Directly following the publishing of his proof, the reactions of Gödel's contemporaries were mixed and interesting. One person found the proof "difficult to follow." Another complained "What does Gödel expect us to think? That 1 + 1 does not equal 2?" Others held that Gödel was dabbling in non-sensical "meta-mathematics." Acceptance of this radical proof was slow, and did not receive recognition in the United States until the 1960's even though the published date was 1933. American mathematics was not yet ready for it.
Philosophical Ramifications of Incompleteness: Mathematicians of the enlightenment in Europe deposited a particularly Greek philosophy that mathematics is a "fixed and eternal" system whose theorems derive from "divine perfection." This sentiment was so deeply entrenched in the intelligencia that is resided several centuries all the way up to Gödel's lifetime. This practically religious sentiment is the very reason that incompleteness was so shocking to mathematics. The impact of the 2nd incompleteness theorem shows something about what we beleive. In the aftermath of the acceptance of the theorem, we know, without argument, that mathematics is a man-made linguistic construct. It is a system by which we communicate ideas. Incompleteness did not show that "everything in math is wrong." Rather it changed our idea of what mathematics is.
Consider a hypothetical body of knowledge which is omniscient. (The "mind of God", if you want to take it there). We can say with certainty now that such a body of knowledge is not a deductive system, since it would then not be omniscient. The nature of such a body of knowledge is now open to much more exotic presumptions.

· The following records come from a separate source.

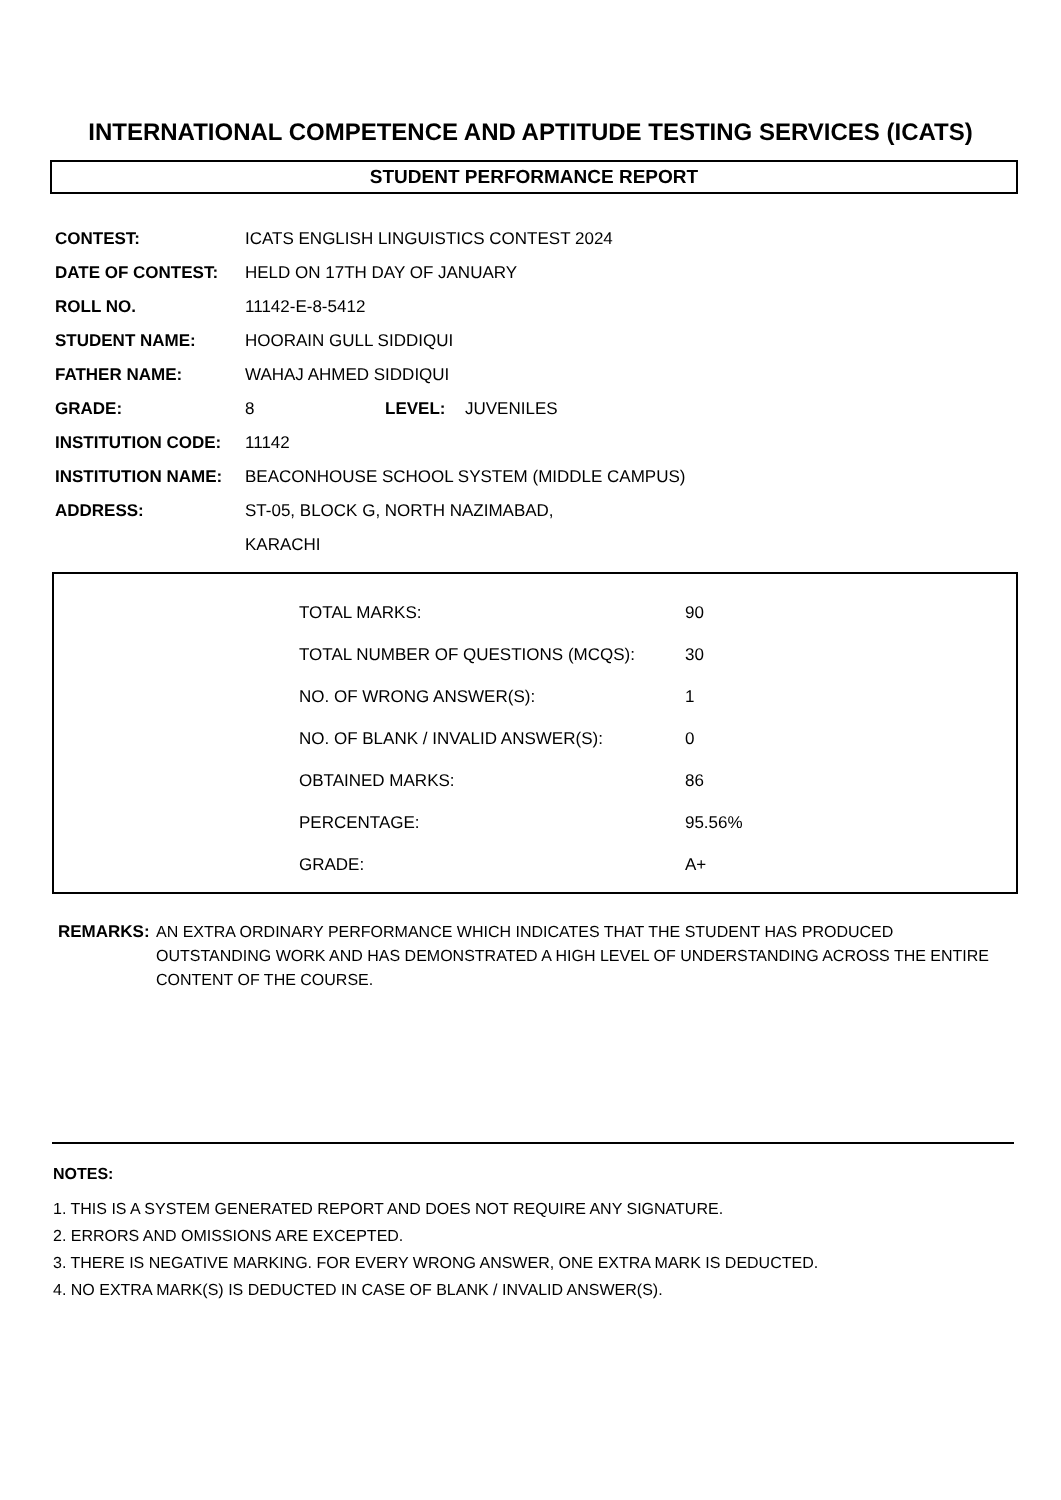INTERNATIONAL COMPETENCE AND APTITUDE TESTING SERVICES (ICATS)
STUDENT PERFORMANCE REPORT
| CONTEST: | ICATS ENGLISH LINGUISTICS CONTEST 2024 | | |
| DATE OF CONTEST: | HELD ON 17TH DAY OF JANUARY | | |
| ROLL NO. | 11142-E-8-5412 | | |
| STUDENT NAME: | HOORAIN GULL SIDDIQUI | | |
| FATHER NAME: | WAHAJ AHMED SIDDIQUI | | |
| GRADE: | 8 | LEVEL: | JUVENILES |
| INSTITUTION CODE: | 11142 | | |
| INSTITUTION NAME: | BEACONHOUSE SCHOOL SYSTEM (MIDDLE CAMPUS) | | |
| ADDRESS: | ST-05, BLOCK G, NORTH NAZIMABAD, | | |
| | KARACHI | | |
| TOTAL MARKS: | 90 |
| TOTAL NUMBER OF QUESTIONS (MCQS): | 30 |
| NO. OF WRONG ANSWER(S): | 1 |
| NO. OF BLANK / INVALID ANSWER(S): | 0 |
| OBTAINED MARKS: | 86 |
| PERCENTAGE: | 95.56% |
| GRADE: | A+ |
REMARKS: AN EXTRA ORDINARY PERFORMANCE WHICH INDICATES THAT THE STUDENT HAS PRODUCED OUTSTANDING WORK AND HAS DEMONSTRATED A HIGH LEVEL OF UNDERSTANDING ACROSS THE ENTIRE CONTENT OF THE COURSE.
NOTES:
1. THIS IS A SYSTEM GENERATED REPORT AND DOES NOT REQUIRE ANY SIGNATURE.
2. ERRORS AND OMISSIONS ARE EXCEPTED.
3. THERE IS NEGATIVE MARKING. FOR EVERY WRONG ANSWER, ONE EXTRA MARK IS DEDUCTED.
4. NO EXTRA MARK(S) IS DEDUCTED IN CASE OF BLANK / INVALID ANSWER(S).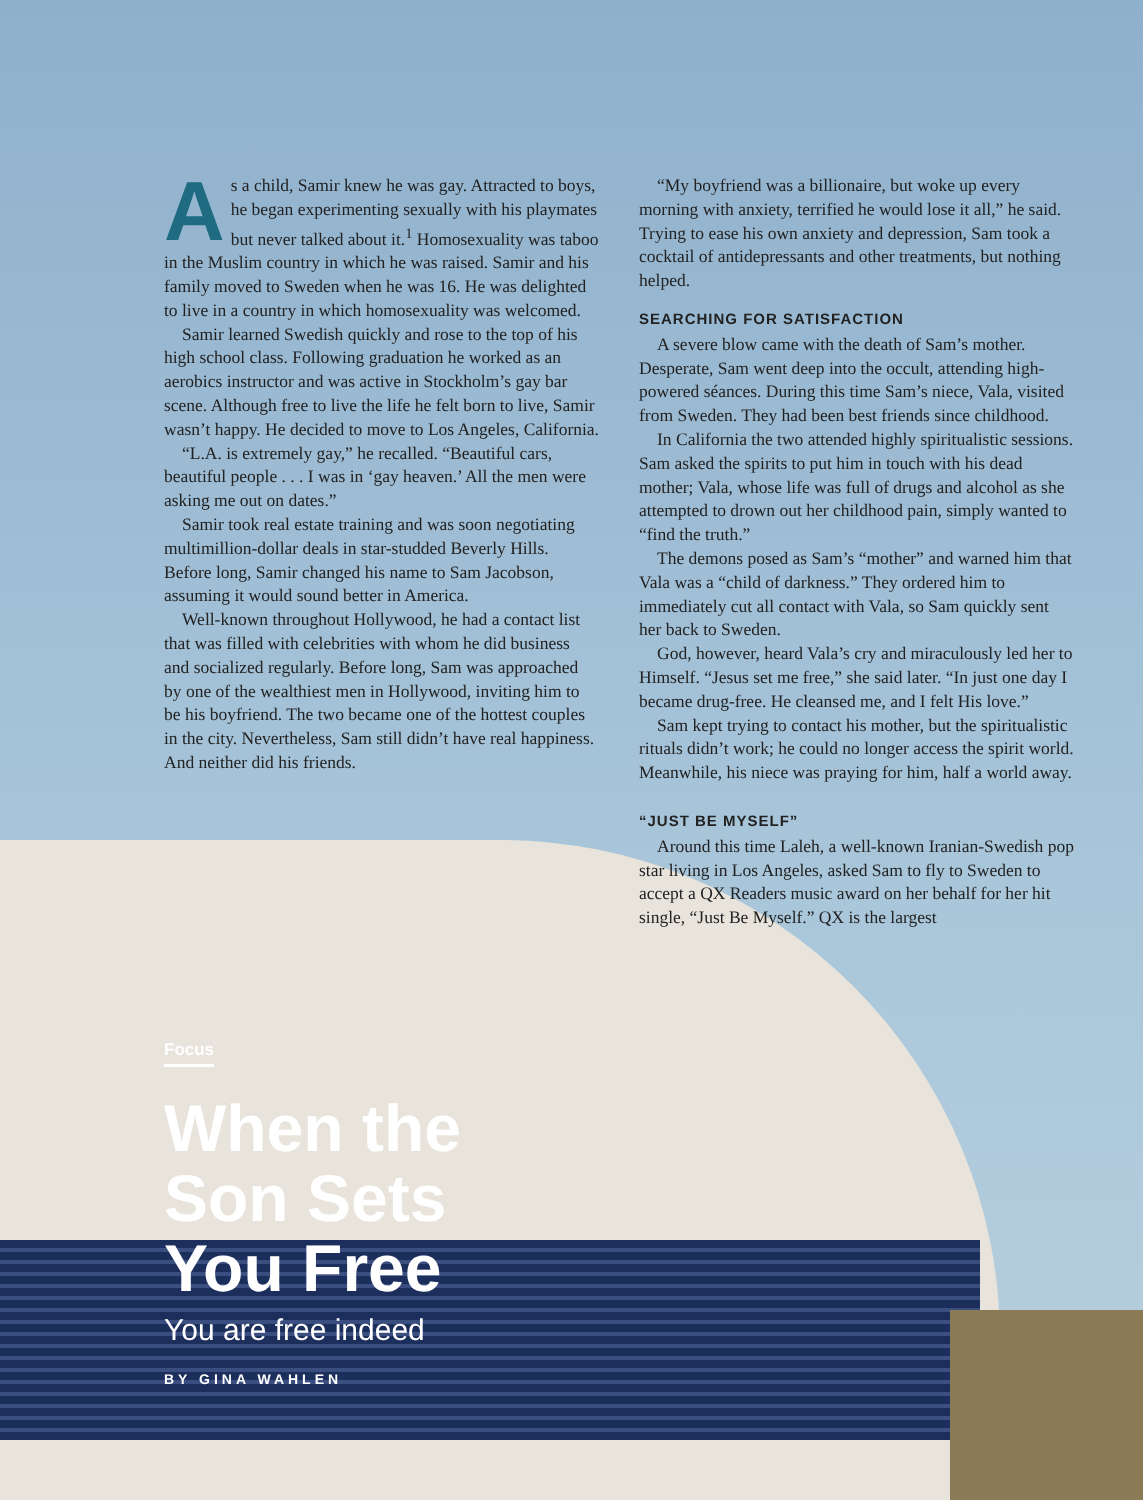As a child, Samir knew he was gay. Attracted to boys, he began experimenting sexually with his playmates but never talked about it.<sup>1</sup> Homosexuality was taboo in the Muslim country in which he was raised. Samir and his family moved to Sweden when he was 16. He was delighted to live in a country in which homosexuality was welcomed.
Samir learned Swedish quickly and rose to the top of his high school class. Following graduation he worked as an aerobics instructor and was active in Stockholm’s gay bar scene. Although free to live the life he felt born to live, Samir wasn’t happy. He decided to move to Los Angeles, California.
“L.A. is extremely gay,” he recalled. “Beautiful cars, beautiful people . . . I was in ‘gay heaven.’ All the men were asking me out on dates.”
Samir took real estate training and was soon negotiating multimillion-dollar deals in star-studded Beverly Hills. Before long, Samir changed his name to Sam Jacobson, assuming it would sound better in America.
Well-known throughout Hollywood, he had a contact list that was filled with celebrities with whom he did business and socialized regularly. Before long, Sam was approached by one of the wealthiest men in Hollywood, inviting him to be his boyfriend. The two became one of the hottest couples in the city. Nevertheless, Sam still didn’t have real happiness. And neither did his friends.
“My boyfriend was a billionaire, but woke up every morning with anxiety, terrified he would lose it all,” he said. Trying to ease his own anxiety and depression, Sam took a cocktail of antidepressants and other treatments, but nothing helped.
SEARCHING FOR SATISFACTION
A severe blow came with the death of Sam’s mother. Desperate, Sam went deep into the occult, attending high-powered séances. During this time Sam’s niece, Vala, visited from Sweden. They had been best friends since childhood.
In California the two attended highly spiritualistic sessions. Sam asked the spirits to put him in touch with his dead mother; Vala, whose life was full of drugs and alcohol as she attempted to drown out her childhood pain, simply wanted to “find the truth.”
The demons posed as Sam’s “mother” and warned him that Vala was a “child of darkness.” They ordered him to immediately cut all contact with Vala, so Sam quickly sent her back to Sweden.
God, however, heard Vala’s cry and miraculously led her to Himself. “Jesus set me free,” she said later. “In just one day I became drug-free. He cleansed me, and I felt His love.”
Sam kept trying to contact his mother, but the spiritualistic rituals didn’t work; he could no longer access the spirit world. Meanwhile, his niece was praying for him, half a world away.
“JUST BE MYSELF”
Around this time Laleh, a well-known Iranian-Swedish pop star living in Los Angeles, asked Sam to fly to Sweden to accept a QX Readers music award on her behalf for her hit single, “Just Be Myself.” QX is the largest
Focus
When the
Son Sets
You Free
You are free indeed
BY GINA WAHLEN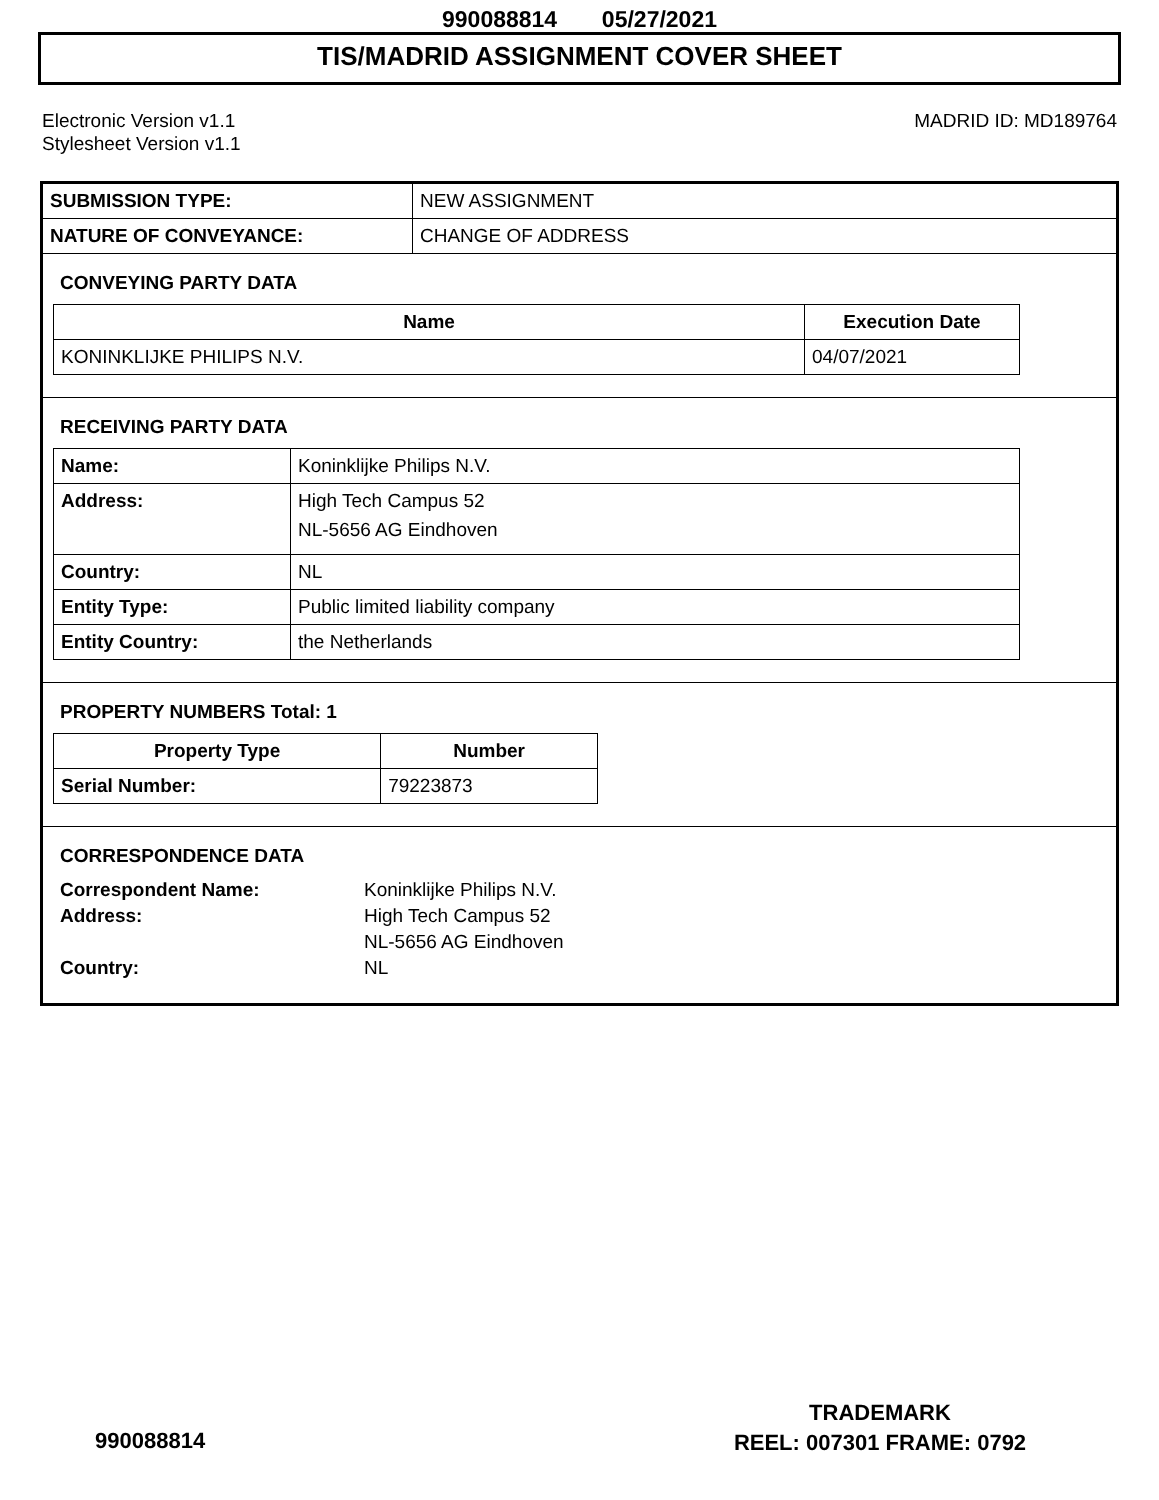990088814 05/27/2021
TIS/MADRID ASSIGNMENT COVER SHEET
Electronic Version v1.1
Stylesheet Version v1.1
MADRID ID: MD189764
| SUBMISSION TYPE: | NEW ASSIGNMENT |
| NATURE OF CONVEYANCE: | CHANGE OF ADDRESS |
CONVEYING PARTY DATA
| Name | Execution Date |
| --- | --- |
| KONINKLIJKE PHILIPS N.V. | 04/07/2021 |
RECEIVING PARTY DATA
| Name: | Koninklijke Philips N.V. |
| Address: | High Tech Campus 52 NL-5656 AG Eindhoven |
| Country: | NL |
| Entity Type: | Public limited liability company |
| Entity Country: | the Netherlands |
PROPERTY NUMBERS Total: 1
| Property Type | Number |
| --- | --- |
| Serial Number: | 79223873 |
CORRESPONDENCE DATA
| Correspondent Name: | Koninklijke Philips N.V. |
| Address: | High Tech Campus 52 |
| | NL-5656 AG Eindhoven |
| Country: | NL |
990088814
TRADEMARK
REEL: 007301 FRAME: 0792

Ramifications in Physics: Say a Unified Theory of physics is found. Now collect all the basic laws of physics into a small collection. Consider the smallest such set of laws as the "axioms" of the physical universe. Now your description of the universe is a deductive system, and therefore, must be incomplete, thus a Unified Theory will still not answer everything. Consider a map of something which contains no ambiguities. So alas, the map is always lesser than the terrain. In effect, a description of a physical thing must always lack something that the actual thing has. What does a thing have that its description does not? This question is best left to the philosophers.
This type of reasoning has lead to speculations on what a digital computer is capable of doing as far as simulating intelligence. A computer, being finite, may create simulations which can only amount to finite descriptions of real-world things at any given moment. A computer may simulate molecules interacting. But such a simulation must always fall short of real chemical reactions. The same rule applies if the computer is simulating a mind.